◆ **Extract**

Halloween 6 does a surprisingly effective job of
capturing the zeiteist of the 90s, especially the conspiracy meme.
Director Chappelle was apparently going for an
X-Files-type
feel for this film and it is very evident, especially in terms of the
visuals. The whole conspiracy radio broadcast subculture is also
referenced as well via the character of Barry Simms (
Leo Geter),
a shock jock who comes off as a cross between Art Bell and Howard
Stern, whose broadcast appears in the background of several early
moments in the film. Especially amusing is a caller who insists that the
CIA extracted Michael Myers so that he could be used as an
assassin. Apparently not even Langley could control Myers, the caller
proclaiming:
"They wanted the
ultimate assassin...He took out eight agents when they had him at
Langley. They couldn't control him so they packed him up in a rocket and
shipped him off to space."

◆ **What you are asked to do**
According to the film review, which two radio figures does the character Barry Simms come off as a cross between?

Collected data
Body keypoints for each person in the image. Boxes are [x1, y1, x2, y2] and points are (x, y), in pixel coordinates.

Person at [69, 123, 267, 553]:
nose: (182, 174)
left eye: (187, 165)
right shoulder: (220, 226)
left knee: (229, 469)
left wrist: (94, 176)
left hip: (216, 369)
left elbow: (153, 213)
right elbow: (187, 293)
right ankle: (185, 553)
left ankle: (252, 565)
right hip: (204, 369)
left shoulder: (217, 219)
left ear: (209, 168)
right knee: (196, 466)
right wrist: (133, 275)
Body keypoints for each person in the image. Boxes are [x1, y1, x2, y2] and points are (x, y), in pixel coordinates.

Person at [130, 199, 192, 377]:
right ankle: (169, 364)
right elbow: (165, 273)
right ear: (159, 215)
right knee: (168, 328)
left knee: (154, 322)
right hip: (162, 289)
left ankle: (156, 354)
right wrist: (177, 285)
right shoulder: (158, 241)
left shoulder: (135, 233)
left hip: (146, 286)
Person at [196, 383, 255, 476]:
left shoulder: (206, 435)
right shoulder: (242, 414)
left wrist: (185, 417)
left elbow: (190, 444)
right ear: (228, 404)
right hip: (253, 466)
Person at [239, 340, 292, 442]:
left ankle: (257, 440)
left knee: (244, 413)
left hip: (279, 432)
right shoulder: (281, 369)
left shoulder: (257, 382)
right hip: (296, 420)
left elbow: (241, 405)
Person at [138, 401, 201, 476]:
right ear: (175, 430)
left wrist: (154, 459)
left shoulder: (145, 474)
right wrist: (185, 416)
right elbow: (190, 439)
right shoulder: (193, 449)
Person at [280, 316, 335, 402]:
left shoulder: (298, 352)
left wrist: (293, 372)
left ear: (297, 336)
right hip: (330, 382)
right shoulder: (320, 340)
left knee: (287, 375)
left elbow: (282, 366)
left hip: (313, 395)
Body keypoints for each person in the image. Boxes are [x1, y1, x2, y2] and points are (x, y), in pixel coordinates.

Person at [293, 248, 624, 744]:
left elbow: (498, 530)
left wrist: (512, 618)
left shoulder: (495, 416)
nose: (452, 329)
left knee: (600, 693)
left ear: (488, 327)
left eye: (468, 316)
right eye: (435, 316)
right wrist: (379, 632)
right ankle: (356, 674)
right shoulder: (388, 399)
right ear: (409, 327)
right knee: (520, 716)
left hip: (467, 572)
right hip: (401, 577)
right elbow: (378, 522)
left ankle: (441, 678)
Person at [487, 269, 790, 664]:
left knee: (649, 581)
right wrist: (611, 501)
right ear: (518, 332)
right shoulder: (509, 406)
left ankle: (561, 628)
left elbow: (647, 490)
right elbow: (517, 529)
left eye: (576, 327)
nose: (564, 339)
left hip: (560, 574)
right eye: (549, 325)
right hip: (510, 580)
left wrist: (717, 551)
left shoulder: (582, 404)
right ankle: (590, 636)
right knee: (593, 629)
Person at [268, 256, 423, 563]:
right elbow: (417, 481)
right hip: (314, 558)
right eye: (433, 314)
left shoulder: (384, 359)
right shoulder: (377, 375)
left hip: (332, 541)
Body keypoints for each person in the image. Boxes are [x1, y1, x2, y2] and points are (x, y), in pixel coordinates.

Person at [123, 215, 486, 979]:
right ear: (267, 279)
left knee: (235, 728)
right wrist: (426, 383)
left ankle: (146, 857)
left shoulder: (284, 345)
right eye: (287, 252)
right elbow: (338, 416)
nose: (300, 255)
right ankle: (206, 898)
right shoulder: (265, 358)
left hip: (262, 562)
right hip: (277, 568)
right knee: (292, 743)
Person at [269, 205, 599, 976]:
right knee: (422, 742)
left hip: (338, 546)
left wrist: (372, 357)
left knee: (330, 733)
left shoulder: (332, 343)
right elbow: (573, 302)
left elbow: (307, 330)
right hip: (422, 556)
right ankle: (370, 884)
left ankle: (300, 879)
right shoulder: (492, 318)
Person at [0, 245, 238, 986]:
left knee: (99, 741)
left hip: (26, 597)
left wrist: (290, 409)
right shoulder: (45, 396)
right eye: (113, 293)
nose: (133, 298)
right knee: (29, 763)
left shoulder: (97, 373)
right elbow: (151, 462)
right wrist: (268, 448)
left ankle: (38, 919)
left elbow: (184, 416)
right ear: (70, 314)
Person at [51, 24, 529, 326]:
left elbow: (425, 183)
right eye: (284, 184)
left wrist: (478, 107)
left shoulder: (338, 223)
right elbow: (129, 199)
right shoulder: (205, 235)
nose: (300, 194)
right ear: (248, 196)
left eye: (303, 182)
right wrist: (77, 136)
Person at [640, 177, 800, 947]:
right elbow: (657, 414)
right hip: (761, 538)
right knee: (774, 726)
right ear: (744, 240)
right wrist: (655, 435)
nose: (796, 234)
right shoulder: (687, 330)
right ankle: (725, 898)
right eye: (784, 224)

◆ **Your response**
Art Bell and Howard Stern.